The British decimal ten pence (10p) coin - often pronounced ten pee - is a unit of currency equaling ten one-hundredths of a pound sterling. Its obverse has featured the profile of Queen Elizabeth II since the coin’s introduction in 1968. Four different portraits of the Queen have been used on the coin, with the latest design by Jody Clark being introduced in 2015. The second and current reverse, featuring a segment of the Royal Shield, was introduced in 2008.
The coin was first issued in 1968 before the currency was decimalised, to circulate in parallel with the florin (two shillings) coin it eventually replaced. Its dimensions were the same as those of the florin, and the florin remained current after 1970, re-denominated as ten new pence. In 1993, this original (large) version of the ten pence coin was demonetised together with the florin and replaced with a smaller version, which retained the original design by Christopher Ironside. The reverse design was changed to the current version by Matthew Dent in 2008; coins of the old design are still current and circulate together with the new ones.

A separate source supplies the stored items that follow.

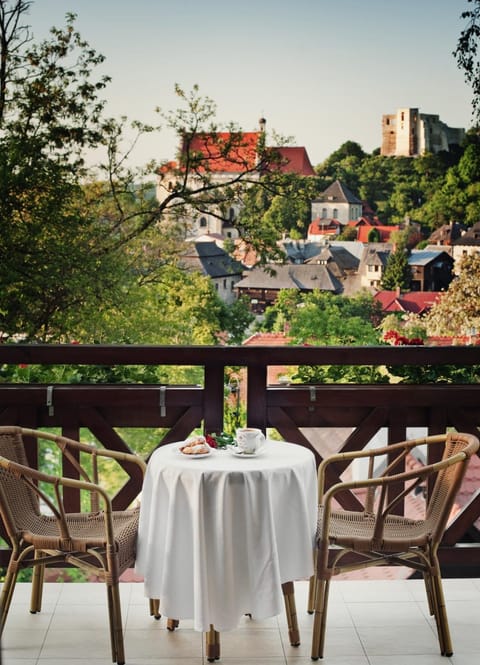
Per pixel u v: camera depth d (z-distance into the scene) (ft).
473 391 12.96
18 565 10.44
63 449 11.61
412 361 13.05
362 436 13.03
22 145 45.70
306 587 12.74
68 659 10.46
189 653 10.68
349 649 10.78
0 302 46.73
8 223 46.16
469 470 22.80
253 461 10.64
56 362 12.78
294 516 10.54
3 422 12.76
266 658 10.55
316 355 12.90
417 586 12.81
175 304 49.06
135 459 11.53
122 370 13.76
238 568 10.15
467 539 17.07
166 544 10.32
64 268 47.14
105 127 47.24
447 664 10.39
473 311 54.60
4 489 11.07
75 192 46.98
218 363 12.78
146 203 48.47
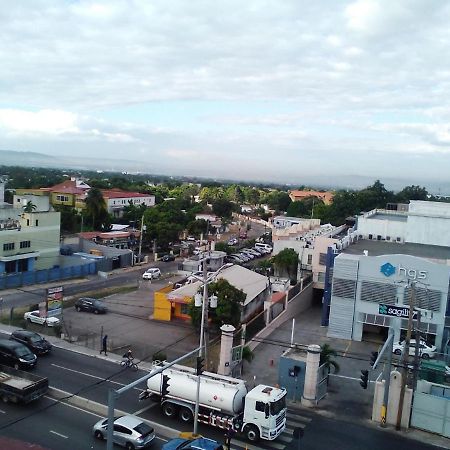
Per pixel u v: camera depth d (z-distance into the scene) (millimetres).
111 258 79750
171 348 42969
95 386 33562
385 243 67375
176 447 23844
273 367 40031
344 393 35812
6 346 36188
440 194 159625
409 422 30688
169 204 122812
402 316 45531
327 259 53938
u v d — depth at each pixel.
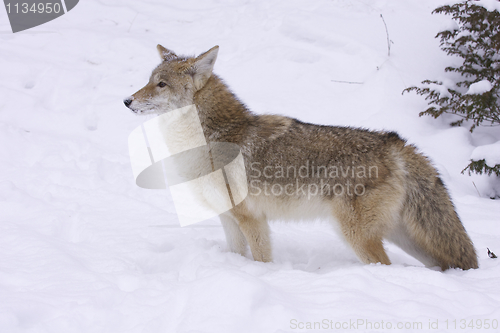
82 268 3.22
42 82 8.51
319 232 4.99
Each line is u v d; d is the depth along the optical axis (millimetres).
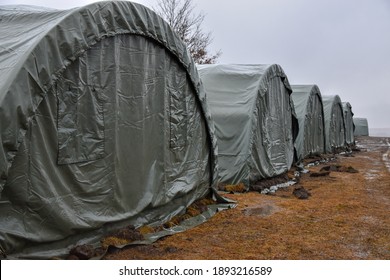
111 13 4648
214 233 5492
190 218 6125
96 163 4531
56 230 4051
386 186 9562
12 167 3584
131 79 5090
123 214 4977
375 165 14867
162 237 5160
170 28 5801
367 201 7711
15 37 4070
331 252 4758
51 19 4230
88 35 4277
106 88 4664
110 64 4727
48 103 3893
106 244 4539
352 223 6047
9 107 3371
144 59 5332
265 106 9594
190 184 6438
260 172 9242
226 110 8906
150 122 5469
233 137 8773
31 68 3578
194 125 6609
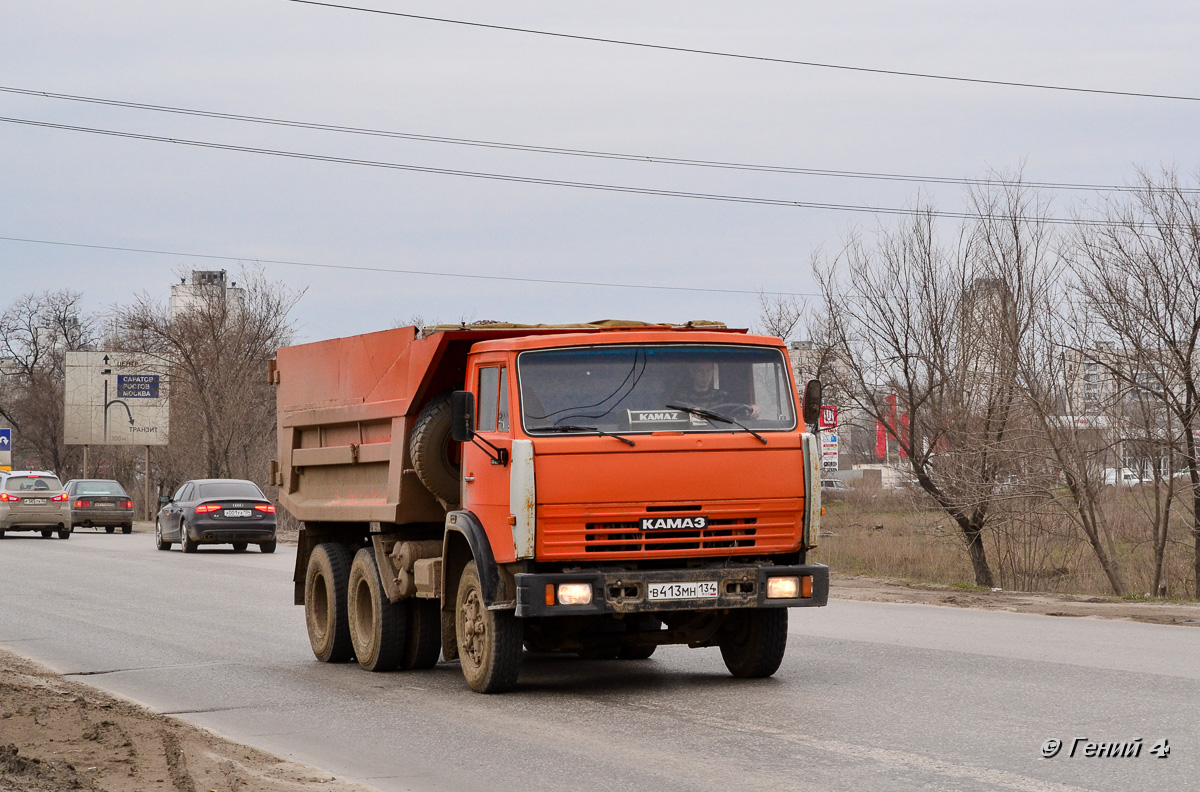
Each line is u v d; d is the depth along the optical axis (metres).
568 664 11.92
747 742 7.76
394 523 11.59
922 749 7.39
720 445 9.47
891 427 26.09
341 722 9.12
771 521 9.59
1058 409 23.61
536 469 9.16
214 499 31.36
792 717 8.57
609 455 9.25
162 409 61.28
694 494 9.38
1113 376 23.20
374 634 11.65
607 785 6.79
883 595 18.91
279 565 26.56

The ten pence coin was originally minted from cupronickel (75% Cu, 25% Ni), but since 2012 it has been minted in nickel-plated steel due to the increasing price of metal. From January 2013, the Royal Mint began a programme to gradually remove the previous cupro-nickel coins from circulation with replacement by the nickel-plated steel versions. This will have the side effect of leaving only one circulating reverse and observe combination.
Unlike the smaller denominations, the ten pence denomination has also been used to issue circulating commemorative coins, starting in 2018.
Five pence and ten pence coins are legal tender only up to the sum of £5; this means it is permissible to refuse payment of sums greater than this amount in 5p and 10p coins to settle a debt.